Member of the House of Burgesses for Accomack County
- In office 1677–1677 Serving with Southey Littleton
- Preceded by: Hugh Yeo
- Succeeded by: Charles Scarburgh

Personal details
- Born: 1633 Netherlands
- Died: 1698 (aged 64–65) Accomack County, Virginia colony
- Parent: John Custis I
- Relatives: John Custis II (brother)
- Occupation: Planter, politician

= William Custis =

North American Colonial English merchant, planter and politician

William Custis (1633 – 1698) was a North American Colonial English merchant, planter and politician. He was one of the founders of the Custis Family of Virginia, one of the First Families of Virginia, as well as the earliest of four men of the same name to serve in the Virginia General Assembly. Two others of the same name like him also only served in one legislative session, although William H.B. Custis served in three different sessions of the Virginia House of Delegates as well as the Virginia Secession Convention of 1861, although he was not seated as a U.S. Congressman.

The Netherlands-born younger brother of merchant John Custis II was naturalized with his brother in 1658. At the time, the Custis merchant family had three branches which traded among themselves, one in England and Ireland, the other in the Netherlands and Belgium, and a third in the American colonies. Their father, Henry Custis, had emigrated to Rotterdam in the Netherlands from Gloucester County in England to escape the English Civil Wars, and operated a tavern catering to fellow emigrants, as well as engaged in commerce. Their elder sister Ann married Argoll Yeardley, the son of Sir George Yeardley, who twice served as Governor of the Virginia Colony (where Sir George died in 1627). In 1649 or 1650, John Custis II traveled to Jamestown with his sister and her husband, and William Custis also emigrated to the colony around that time. Argoll Yeardley would serve in the House of Burgesses in 1653, two years before his death.

William Custis married three times. By his first wife (whose name did not survive), he had a son, named after his father and who carried on the family name, but his wife died, as did their younger son (another) John Custis. William Custis remarried, to Joan Hall in Northampton County. She died before 1692 in what had become Accomack County (likewise on Virginia's Eastern Shore), after giving with to three sons (none of whom survived to adulthood) and a daughter, Joanna Mary Custis. William Custis remarried, and was survived by his widow, Bridget Custis, whose daughter Bridget Custis died before 1727.

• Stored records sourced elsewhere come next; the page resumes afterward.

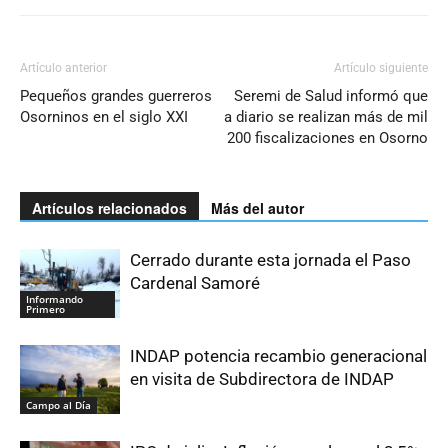
Artículo anterior
Artículo siguiente
Pequeños grandes guerreros
Seremi de Salud informó que
Osorninos en el siglo XXI
a diario se realizan más de mil
200 fiscalizaciones en Osorno
Artículos relacionados
Más del autor
Cerrado durante esta jornada el Paso
Cardenal Samoré
Informando
Primero
INDAP potencia recambio generacional
en visita de Subdirectora de INDAP
Campo al Día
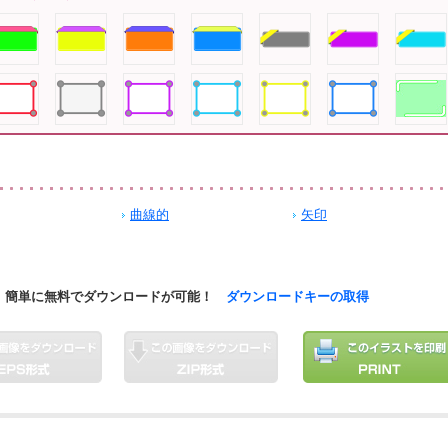
曲線的
矢印
簡単に無料でダウンロードが可能！
ダウンロードキーの取得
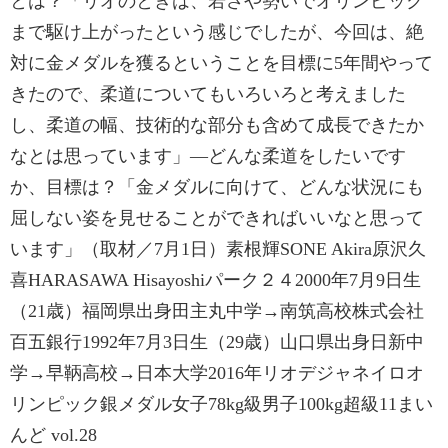
とは？「リオのときは、若さや勢いでオリンピック
まで駆け上がったという感じでしたが、今回は、絶
対に金メダルを獲るということを目標に5年間やって
きたので、柔道についてもいろいろと考えました
し、柔道の幅、技術的な部分も含めて成長できたか
なとは思っています」―どんな柔道をしたいです
か、目標は？「金メダルに向けて、どんな状況にも
屈しない姿を見せることができればいいなと思って
います」（取材／7月1日）素根輝SONE Akira原沢久
喜HARASAWA Hisayoshiパーク２４2000年7月9日生
（21歳）福岡県出身田主丸中学→南筑高校株式会社
百五銀行1992年7月3日生（29歳）山口県出身日新中
学→早鞆高校→日本大学2016年リオデジャネイロオ
リンピック銀メダル女子78kg級男子100kg超級11まい
んど vol.28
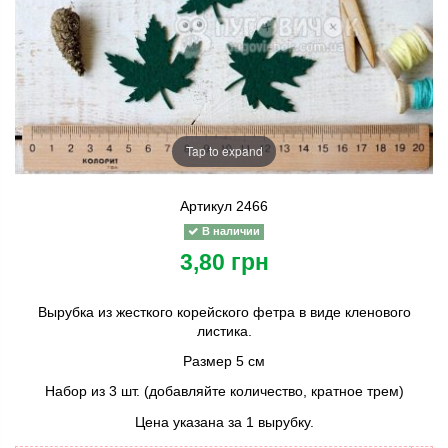
Tap to expand
Артикул
2466
В наличии
3,80 грн
Вырубка из жесткого корейского фетра в виде кленового
листика.
Размер 5 см
Набор из 3 шт. (добавляйте количество, кратное трем)
Цена указана за 1 вырубку.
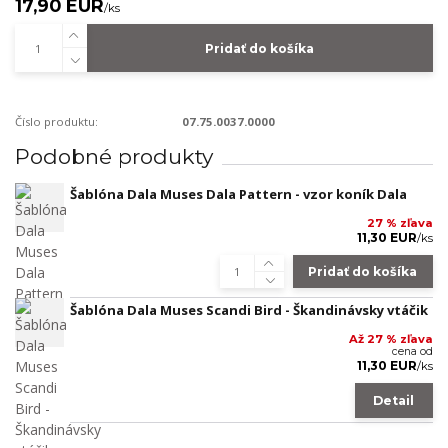
17,90 EUR
/
ks
Pridať do košíka
Číslo produktu:
07.75.0037.0000
Podobné produkty
Šablóna Dala Muses Dala Pattern - vzor koník Dala
27 % zľava
11,30 EUR
/
ks
Pridať do košíka
Šablóna Dala Muses Scandi Bird - Škandinávsky vtáčik
Až 27 % zľava
cena od
11,30 EUR
/
ks
Detail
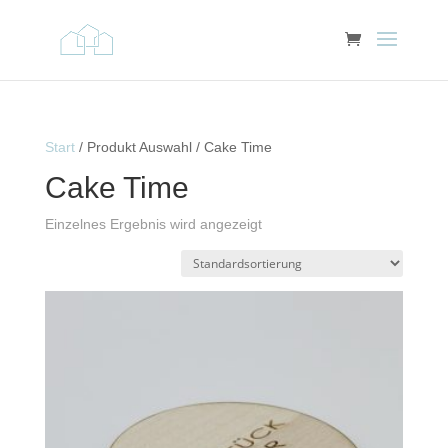
Start
/ Produkt Auswahl / Cake Time
Cake Time
Einzelnes Ergebnis wird angezeigt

In 1656, William Custis was suspected of complicity in the murder of Paul Rynmers, but when nothing happened after he followed orders to touch the corpse, Custis was released. In the 1660s, Custis bought 1200 acres of land for a farm; also in that decade a man who killed some of Custis's marked cattle was prosecuted and fined a thousand pounds of tobacco. Custis also filed indentures for several native American boys, as did fellow large landowners. In 1670 William Custis became one of the four justices of the new Accomack County Court, together with Thomas Rydings, Daniel Jenifer and Thomas Brown, who thereby joined Southey Littleton, Charles Scarburgh, Edmund Bowman and John Wise, all of whom jointly administered the county as well as handled trials.

In 1677, Accomack County voters elected Colonel Southey Littleton (who had also been elected the previous year) and Captain William Custis as their (part-time) representatives in the House of Burgesses about a decade after the county on Virginia's Eastern Shore was split and Northampton County created, in part because of controversy over former Speaker Edmund Scarborough, whose daughters would marry into the Custis family. During that term, his brother, General John Custis (who eventually married the twice widowed Tabitha Scarborough Smart Browne), represented Northampton County together with Capt. Isaac Foxcroft.